Nach dem Absturz einer Passagiermaschine in Äthiopien mit 157 Todesopfern muss der relativ neue Flugzeugtyp Boeing 737 Max 8 in mehreren Ländern am Boden bleiben. China, Indonesien und Äthiopien erklärten ein Startverbot für alle baugleichen Maschinen. Betroffen sind mindestens 110 Flugzeuge. Das Unglück vom Sonntag kam nur wenige Monate nach dem Absturz einer ebenfalls noch recht neuen Boeing 737 Max 8 in Indonesien. Am Unglücksort in Äthiopien wurden die Flugschreiber gefunden. Unter den Opfern waren dem Auswärtigen Amt zufolge auch fünf Deutsche. 

Boeings bleiben am Boden

Ethiopian Airlines erklärte zum Startverbot für die übrigen vier Boeings der staatlichen Fluggesellschaft: "Auch wenn wir die Unglücksursache nicht genau kennen, haben wir uns entschlossen, diese Maschinen als zusätzliche Sicherheitsmaßnahme am Boden zu belassen." In China wies die Luftfahrtbehörde CAAC Fluggesellschaften an, Flüge mit der Boeing 737 Max 8 vorübergehend einzustellen, bis Sicherheitsrisiken ausgeschlossen werden können.
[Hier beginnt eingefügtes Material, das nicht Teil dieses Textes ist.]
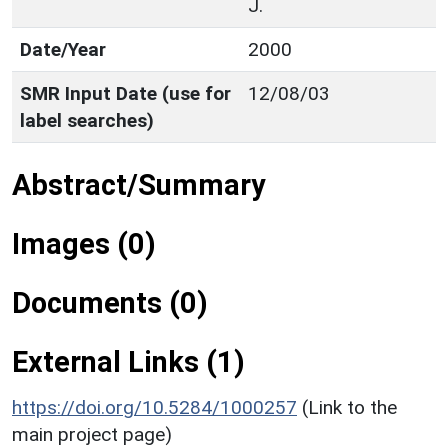
J.
Date/Year
2000
SMR Input Date (use for
12/08/03
label searches)
Abstract/Summary
Images (0)
Documents (0)
External Links (1)
https://doi.org/10.5284/1000257
(Link to the
main project page)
Betroffen waren dort demnach 96 Flugzeuge. Auch Indonesien verhängte ein Startverbot für die elf in dem Land registrierten Boeings des gleichen Typs. 

Zweiter Absturz dieses Typs

Bereits im Oktober waren beim Absturz einer Boeing 737 Max 8 der Fluglinie Lion Air in Indonesien 189 Menschen ums Leben gekommen. Chinas CAAC verwies in der Begründung des nun verhängten Startverbots darauf, dass es bei beiden Unglücken "gewisse Ähnlichkeiten" gegeben habe. Beide Flüge waren bei guten Wetterverhältnissen kurz nach dem Start in Schwierigkeiten gekommen. Ein möglicherweise ähnlicher Fehler in der Elektronik konnte zunächst nicht ausgeschlossen werden. 
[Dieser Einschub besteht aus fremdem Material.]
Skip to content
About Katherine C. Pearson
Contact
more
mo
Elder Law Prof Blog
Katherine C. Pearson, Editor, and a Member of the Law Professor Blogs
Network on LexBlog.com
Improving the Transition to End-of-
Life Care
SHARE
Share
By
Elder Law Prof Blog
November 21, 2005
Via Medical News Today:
Deutsche Airlines haben diesen Typ nicht in Betrieb

Auch die karibische Fluggesellschaft Cayman Airways erklärte, die beiden Boeing 737 Max 8 der Airline blieben vorerst am Boden. Andere Airlines wie Norwegian und Tuifly erklärten hingegen, die Maschinen blieben zunächst weiter in Betrieb. Deutsche Fluggesellschaften nutzen derzeit keine Boeing 737 Max 8, wie ein Sprecher des Verkehrsministeriums in Berlin mitteilte. 

Flugschreiber gefunden

Am Unglücksort unweit von Addis Abeba wurden nach "mühsamer Suche" die sogenannten Blackboxes gefunden, die den Sprechfunk im Cockpit und alle Flugdaten aufzeichnen, wie Ethiopian Airlines mitteilte. Diese sind für Ermittler sehr wichtig bei der Klärung der Unfallursache. Die Blackboxes sind so robust gebaut, dass sie normalerweise auch ein Unglück überstehen sollten. 
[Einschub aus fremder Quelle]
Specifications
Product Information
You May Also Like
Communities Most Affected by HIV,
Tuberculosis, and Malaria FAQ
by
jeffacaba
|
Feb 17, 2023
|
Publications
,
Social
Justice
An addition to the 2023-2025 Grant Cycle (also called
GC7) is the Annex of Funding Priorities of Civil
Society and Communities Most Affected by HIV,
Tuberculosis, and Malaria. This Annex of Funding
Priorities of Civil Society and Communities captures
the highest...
Boeing hilft bei Aufklärung

Hersteller Boeing äußerte sich zunächst nicht näher zu dem Unglück. In einer Mitteilung sprach Boeing den Angehörigen der Opfer sein Beileid aus und kündigte die Entsendung von Experten nach Äthiopien an. Diese sollten bei der Untersuchung der Unglücksursache helfen.